Prime Minister Stephen Harper announced that Canada and the Republic of Korea have concluded negotiations for a bilateral free trade agreement that is expected to significantly boost trade and investment ties between the two countries. The Free Trade Agreement is expected to provide Canadian businesses and workers with a gateway to Asia, enhancing their global competitiveness. It will also level the playing field for Canadian companies competing with Korea’s other trading partners, including the United States and the European Union, which already have free trade agreements with Korea.
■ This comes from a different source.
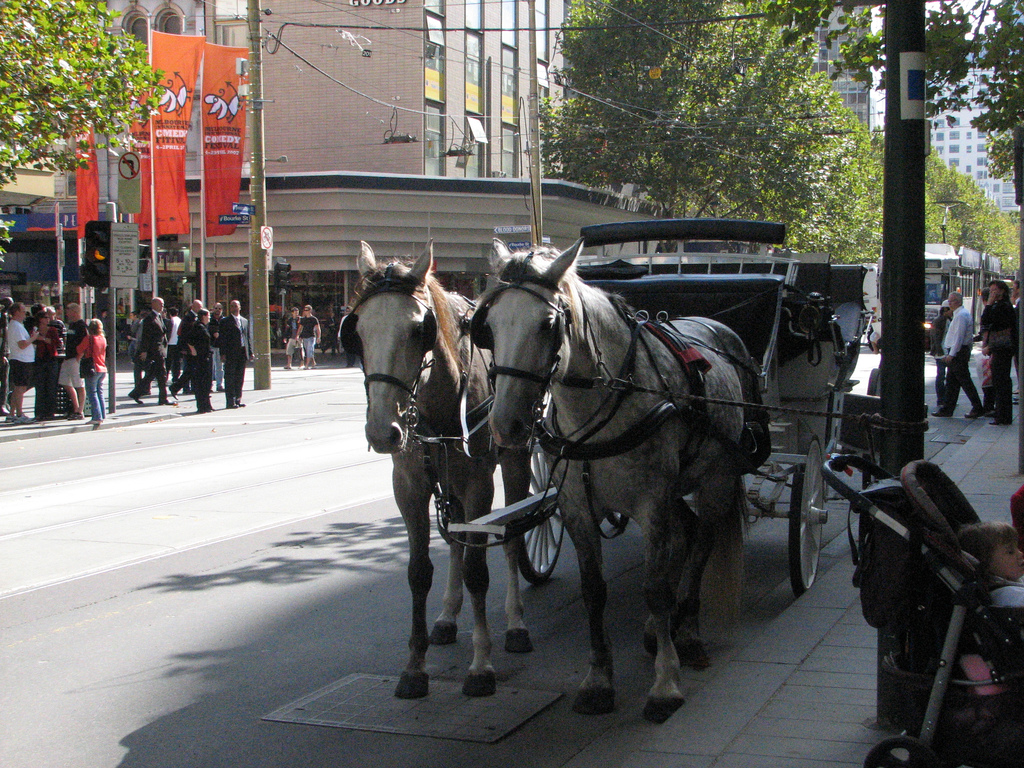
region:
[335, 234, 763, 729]
horse standing next to other horse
Canadian consumers will benefit from a greater variety of goods at lower prices, as the Free Trade Agreement will cover virtually all aspects of Canadian-Korean trade: goods and services, investment, government procurement, environment and labour cooperation, and other areas of economic activity. The Agreement eliminates tariffs and reduces non-tariff measures that hinder market access for Canadian exporters and investors in Korea. Once the Agreement is fully implemented, Korea will remove or begin to remove duties on 98.2 per cent of its tariff lines, covering virtually all of Canada’s imports. South Korean tariffs currently average about three times Canada’s: 13.3 per cent as opposed to 4.3 per cent respectively.

Korea is already Canada’s seventh-largest merchandise trading partner and its third-largest in Asia (after China and Japan). Canadian imports from South Korea in 2012 added up to $6.4 billion (40 per cent of which was represented by automotive products), while Canadian exports to South Korea in that year totaled $3.7 billion.
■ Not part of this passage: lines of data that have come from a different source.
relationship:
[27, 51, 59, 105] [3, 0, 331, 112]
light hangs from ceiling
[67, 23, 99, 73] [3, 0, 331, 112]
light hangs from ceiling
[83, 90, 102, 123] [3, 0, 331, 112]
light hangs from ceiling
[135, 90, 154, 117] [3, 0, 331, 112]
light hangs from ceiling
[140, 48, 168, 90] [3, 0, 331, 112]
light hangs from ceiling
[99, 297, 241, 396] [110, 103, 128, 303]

The Canada-Korea Free Trade Agreement will benefit a wide range of sectors, including industrial goods (e.g. chemicals and plastics, information and communications technology, aerospace, metals and minerals, etc.), agricultural and agri-food products, wine and spirits, fish and seafood, and wood and forestry products. The Agreement will also benefit Canada’s services sector and strengthen opportunities and protection for two-way investment.

Korea’s economic growth in the last 30 years has been remarkable. Since 1980, Korea’s GDP has grown more than six-fold and experienced an average annual growth rate of 6.5 per cent. It is the world’s 15th-largest economy (GDP of $1.1 trillion), and the fourth-largest in Asia, with a population of 50 million people.
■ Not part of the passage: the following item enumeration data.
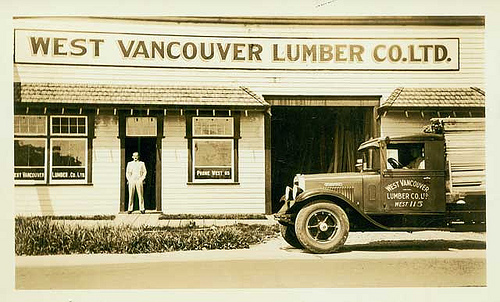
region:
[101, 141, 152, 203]
man is in doorway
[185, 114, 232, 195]
dark frame around windows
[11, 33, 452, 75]
black frame around sign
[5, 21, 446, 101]
dark letters on sign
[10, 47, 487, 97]
light siding on building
Officials say the pact is fully fleshed and not an agreement in principle, as was the case with the European Union deal, and could come into effect within a year. The agreement is also different is that it does not involve sub-national procurement, so Ottawa will not require provincial approval. Representatives of the aerospace, pork and beef industries, and forestry products industries were positive about what the elimination of South Korean tariff could mean for their industries.

As in every agreement, there will be winners and losers, and some observers believe the domestic auto will be among industries that will suffer as a result of implementation of this agreement. The auto industry will see a 6.1-per-cent duty on Korean exports of Hyundai and Kia vehicles eliminated over two years once implemented, making the brands even more competitive in the Canadian market. It should be noted, though that about half of Hyundai and Kia vehicles currently imported into Canada are manufactured in the U.S., and therefore not subject to duties under NAFTA rules. Unifor (formerly Canadian Auto Workers) President Jerry Dias, said that the agreement “poses a serious threat to Canada’s auto industry” and that Prime Minister Harper has failed to address a trade imbalance. Ontario Trade Minister Eric Hoskins also expressed concern over the impact the trade deal might have on Ontario’s automakers.

Supporters have stated that it was essential for Canada to conclude an agreement to respond to the competitive advantage enjoyed by the U.S., Europe and Australia from having implemented trade pacts with Korea. According to federal estimates, Canadian exports to South Korea have fallen by $1.5 billion, or 30 per cent, since the U.S. pact went into force in the spring of 2012. Jim Quick of the Aerospace Industries Association of Canada said his industry has seen shipments to Korea plunge from about $180 million to $34 million after the U.S., Europe and others signed their deals.